NASA’s schedule for the Artemis program was always unrealistic at the funding levels it had to work with. Now comes another delay, this time for NASA’s VIPER lunar rover mission.
The NASA Volatiles Investigating Polar Exploration Rover (VIPER) will be delivered to the Moon on a SpaceX Falcon Heavy rocket using the Astrobotic Griffin lander as part of NASA’s Commercial Lunar Payload Services (CLPS) program.
It was expected that the mission would take place in November 2023. Now NASA has requested to delay the mission a year until November 2024.
NASA said its “decision to pursue a 2024 delivery date results from the agency’s request to Astrobotic for additional ground testing of the company’s Griffin lunar lander.” NASA has also added US$67.8 million to the contract bringing the mission total to US$320.4 million. NASA wants to conduct “additional tests aim to reduce the overall risk to VIPER’s delivery to the Moon.”
When VIPER reaches the lunar surface it will search for ice and other potential resources. NASA said “the measurements returned by VIPER will provide insight into the origin and distribution of water on the Moon and help determine how the Moon’s resources could be harvested for future human space exploration.”

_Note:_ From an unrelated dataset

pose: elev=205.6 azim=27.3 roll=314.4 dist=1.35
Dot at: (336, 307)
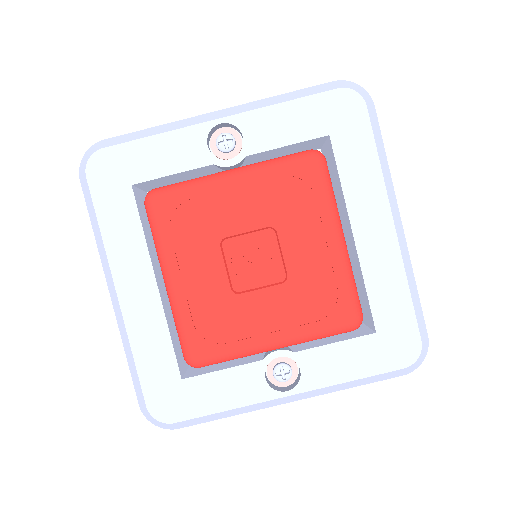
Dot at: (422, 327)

“Through CLPS, NASA has tasked U.S. companies to perform a very challenging technological feat – to successfully land and operate on the Moon,” said Joel Kearns, deputy associate administrator for exploration in NASA’s Science Mission Directorate in Washington. “VIPER is NASA’s largest and most sophisticated science payload to be delivered to the Moon through CLPS, and we’ve implemented enhanced lander testing for this particular CLPS surface delivery.”